Saturday’s ride began at 8,500 feet with an initial climb mellow enough to get the legs warmed up for the next almost eleven-mile ascent to the high point of 11,000 feet. Much of the climb was on moderate ATV-width trail, allowing for plenty of socializing to pass the time and filter out the pain.
The midway aid station, complete with Belgian waffles, Nutella, sizzling bacon, cold drinks, and a plethora of other snacks, fueled riders for the final torturous push to the top, where the climb went from social to straight up. Epic views and high fives were enjoyed at the high point, and riders settled in for “the descent.”
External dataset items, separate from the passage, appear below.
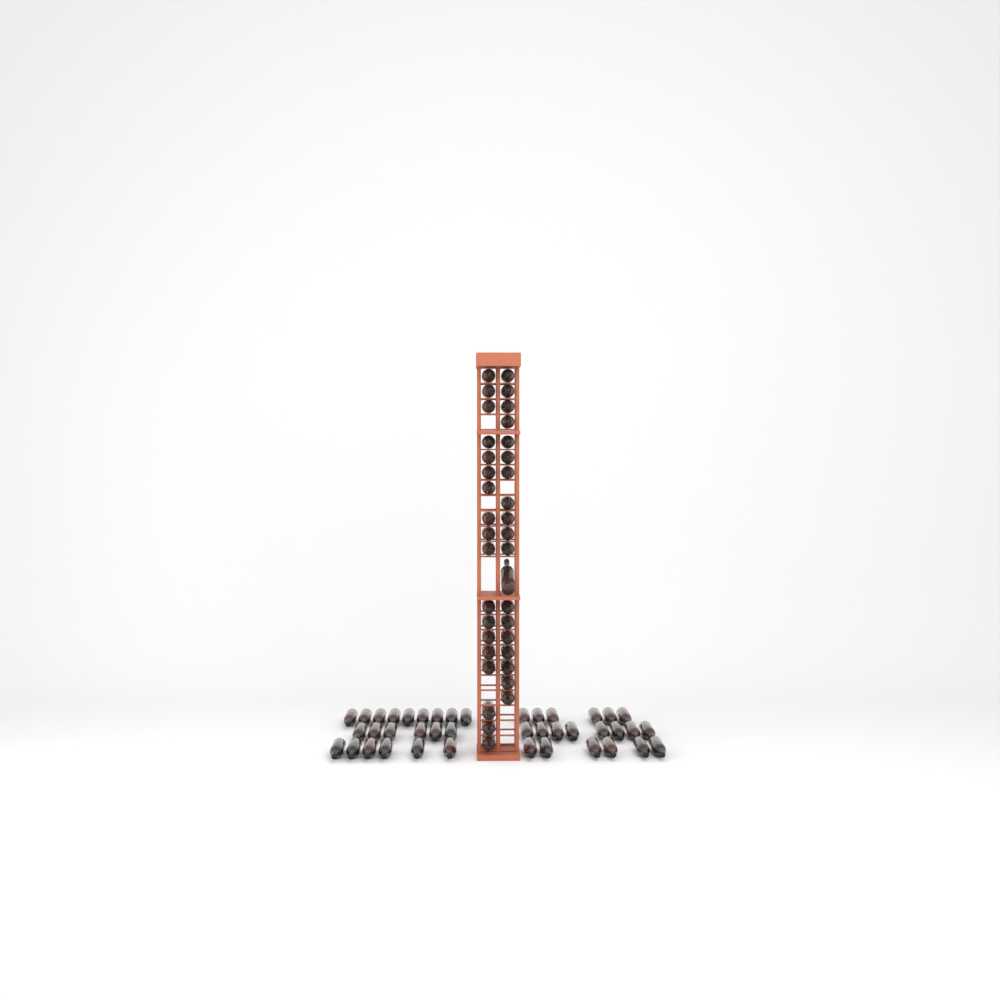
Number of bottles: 78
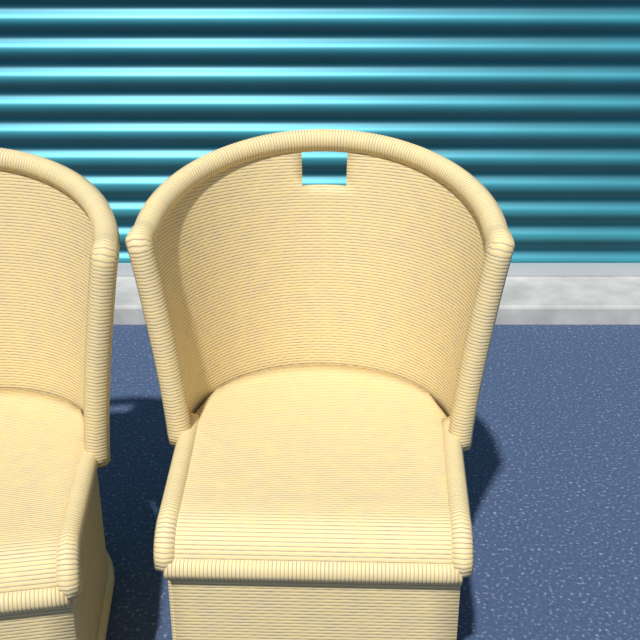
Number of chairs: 2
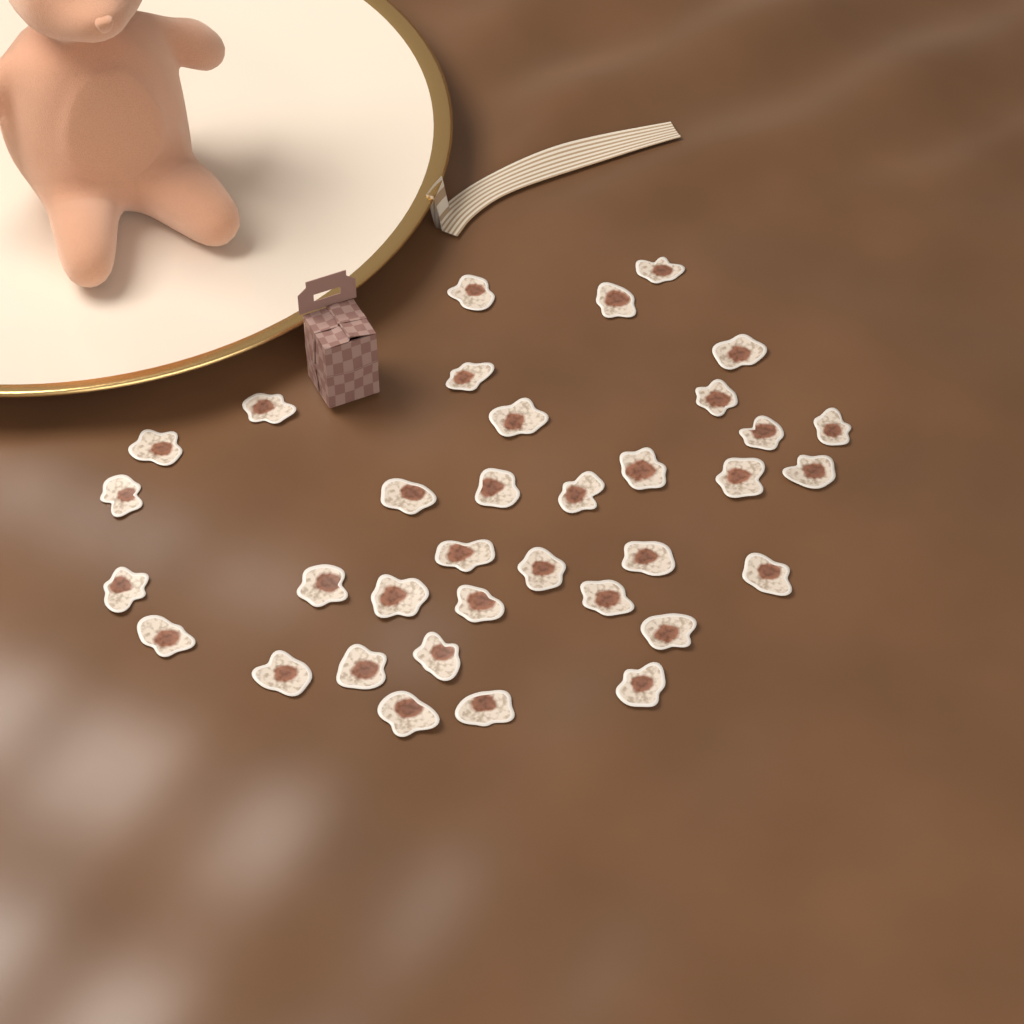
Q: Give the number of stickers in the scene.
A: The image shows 35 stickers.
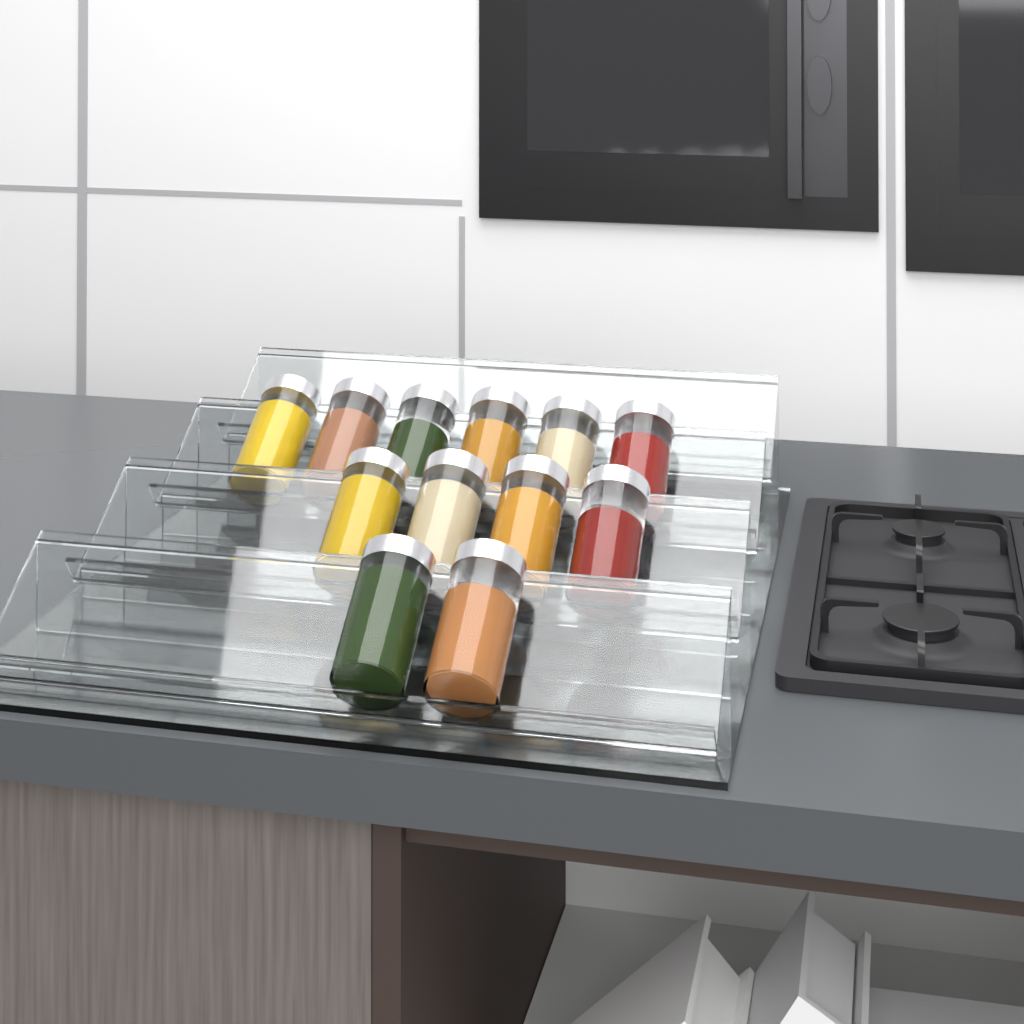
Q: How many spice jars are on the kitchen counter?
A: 12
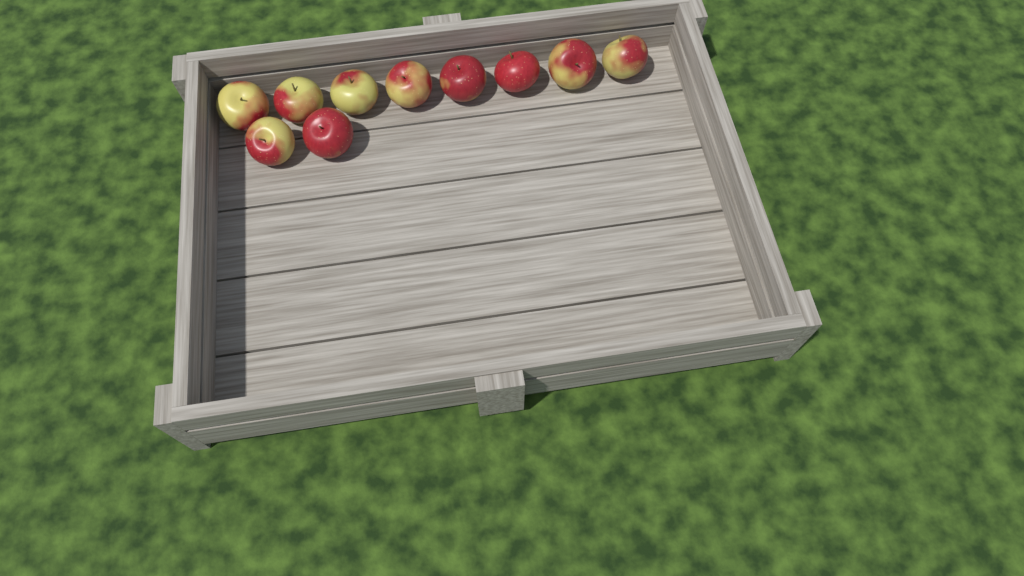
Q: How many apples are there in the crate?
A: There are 10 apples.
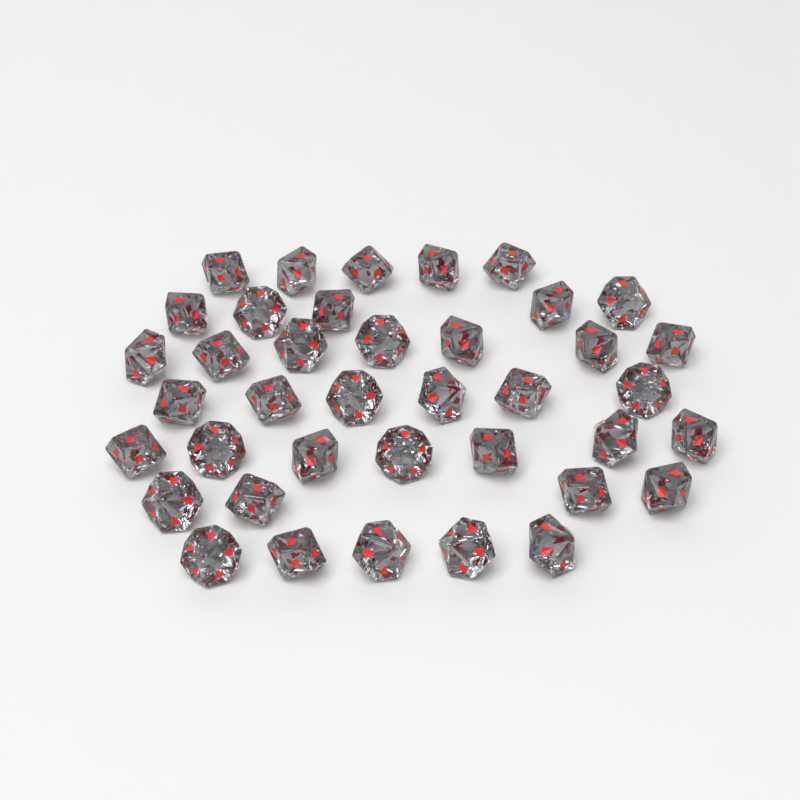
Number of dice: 39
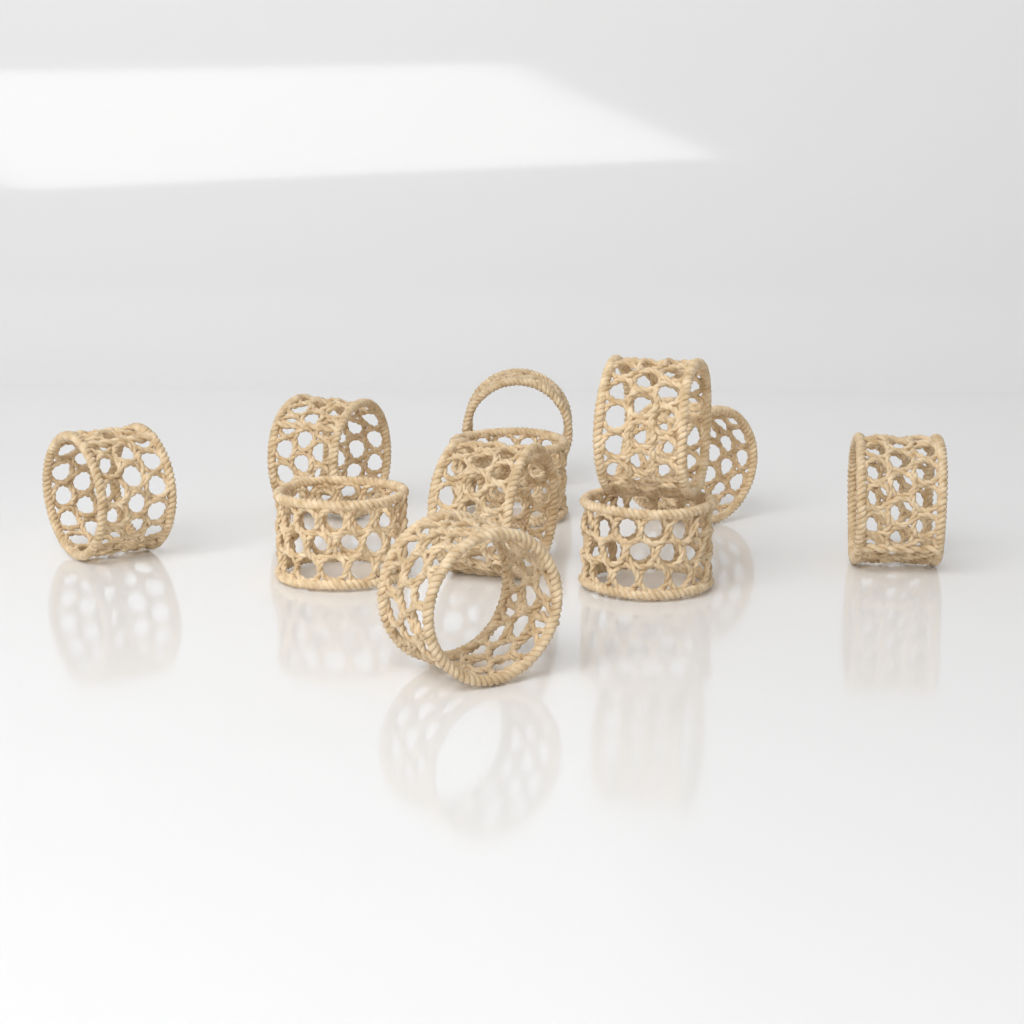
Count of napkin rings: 11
A ripping first downhill on West Mancos trail lit the adrenalin fuse just in time for riders to run headlong into the first hike-a-bike of the day – 17 miles into the ride. Nearly a mile of arduously steep and loose hiking stood in the way of the real crown jewell: Box Canyon trail. The final descent down into Box Canyon delivered all the goods. High-speed flow through the trees opened up to meadows with expansive views. Primitive sections bordering on bushwhacking, led into fast, loose, puckery-steep moments dropping into the narrow canyon.
Once on the valley floor, one final hike-a-bike separated riders from their reward back at camp. As weary riders rolled back into the Gathering village, cheered on by the welcoming committee, individual suffering transformed to a shared accomplishment that united the entire camp. Dusty faces made their way to the beverage tent, where exhaustion made the Hoogaritas taste that much sweeter.
Re-energized by a hearty meal and Ska Brewing’s finest, the celebration kicked off and events were underway. This year’s mini bike race was a gravity-fed slalom that saw more slams than the ride itself. Foot-down, limbo, and bike toss drew equal crowds, and as the sun was setting on Gathering, the evening’s celebration was just beginning.